Beyond Linearity and Time-Homogeneity: Relational Hyper Event Models with Time-Varying Non-Linear Effects
Martina Boschi, Jürgen Lerner, Ernst C. Wit
TL;DR
The paper tackles the limitation of linearity in Relational Hyperevent Models by introducing jointly time-varying non-linear effects (TVNLE) using tensor-product smooths. It extends REMs to relational hyperevents with flexible covariate influences, provides a penalized logistic partial-likelihood inference framework, and demonstrates through simulations that TVNLE recovers linear, time-varying, and non-linear dynamics, while reducing overfitting via smoothing. The empirical application to the DBLP coauthorship-citation network reveals non-monotone and time-varying patterns (e.g., author self-citation, citation similarity) that linear models miss, underscoring the method’s ability to uncover complex diffusion and collaboration dynamics over eight decades.
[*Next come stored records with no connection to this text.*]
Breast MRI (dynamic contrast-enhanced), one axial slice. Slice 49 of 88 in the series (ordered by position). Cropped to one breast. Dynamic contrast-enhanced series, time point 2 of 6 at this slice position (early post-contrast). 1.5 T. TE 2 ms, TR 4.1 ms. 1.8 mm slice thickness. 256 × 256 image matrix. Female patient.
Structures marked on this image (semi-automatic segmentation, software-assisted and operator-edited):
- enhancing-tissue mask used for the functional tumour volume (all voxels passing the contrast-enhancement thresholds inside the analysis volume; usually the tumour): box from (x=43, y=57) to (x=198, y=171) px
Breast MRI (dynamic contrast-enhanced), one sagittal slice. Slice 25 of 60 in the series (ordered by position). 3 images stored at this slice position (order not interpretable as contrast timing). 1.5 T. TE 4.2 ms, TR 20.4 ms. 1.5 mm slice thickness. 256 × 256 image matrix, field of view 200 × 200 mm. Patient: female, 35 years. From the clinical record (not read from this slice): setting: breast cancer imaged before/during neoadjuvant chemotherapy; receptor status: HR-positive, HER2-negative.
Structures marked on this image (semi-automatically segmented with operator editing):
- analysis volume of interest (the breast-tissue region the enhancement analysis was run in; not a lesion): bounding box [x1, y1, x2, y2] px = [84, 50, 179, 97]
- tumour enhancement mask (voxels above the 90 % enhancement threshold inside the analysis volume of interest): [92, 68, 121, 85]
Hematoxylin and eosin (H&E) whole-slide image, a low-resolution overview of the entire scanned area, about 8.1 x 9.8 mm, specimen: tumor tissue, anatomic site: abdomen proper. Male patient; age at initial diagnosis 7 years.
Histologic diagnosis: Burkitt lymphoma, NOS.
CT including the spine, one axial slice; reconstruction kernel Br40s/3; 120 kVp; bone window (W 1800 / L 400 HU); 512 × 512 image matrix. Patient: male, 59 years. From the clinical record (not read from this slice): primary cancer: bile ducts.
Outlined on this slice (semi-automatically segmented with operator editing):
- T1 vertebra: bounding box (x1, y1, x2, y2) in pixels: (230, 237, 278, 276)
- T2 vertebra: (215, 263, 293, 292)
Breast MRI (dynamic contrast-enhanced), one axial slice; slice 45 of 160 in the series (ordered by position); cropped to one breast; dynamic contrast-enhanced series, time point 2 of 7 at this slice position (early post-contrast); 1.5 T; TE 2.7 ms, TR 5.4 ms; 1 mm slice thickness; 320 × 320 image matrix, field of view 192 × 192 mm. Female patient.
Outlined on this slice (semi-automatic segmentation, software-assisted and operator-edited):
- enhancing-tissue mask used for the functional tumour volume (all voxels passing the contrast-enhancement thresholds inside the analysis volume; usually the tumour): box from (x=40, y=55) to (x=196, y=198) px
Overall, the approach enriches the modeling toolbox for dynamic hypergraphs, enabling deeper insight into how high-order interactions evolve in time.
Abstract
Recent technological advances have made it easier to collect large and complex networks of time-stamped relational events connecting two or more entities. Relational hyper-event models (RHEMs) aim to explain the dynamics of these events by modeling the event rate as a function of statistics based on past history and external information. However, despite the complexity of the data, most current RHEM approaches still rely on a linearity assumption to model this relationship. In this work, we address this limitation by introducing a more flexible model that allows the effects of statistics to vary non-linearly and over time. While time-varying and non-linear effects have been used in relational event modeling, we take this further by modeling joint time-varying and non-linear effects using tensor product smooths. We validate our methodology on both synthetic and empirical data. In particular, we use RHEMs to study how patterns of scientific collaboration and impact evolve over time. Our approach provides deeper insights into the dynamic factors driving relational hyper-events, allowing us to evaluate potential non-monotonic patterns that cannot be identified using linear models.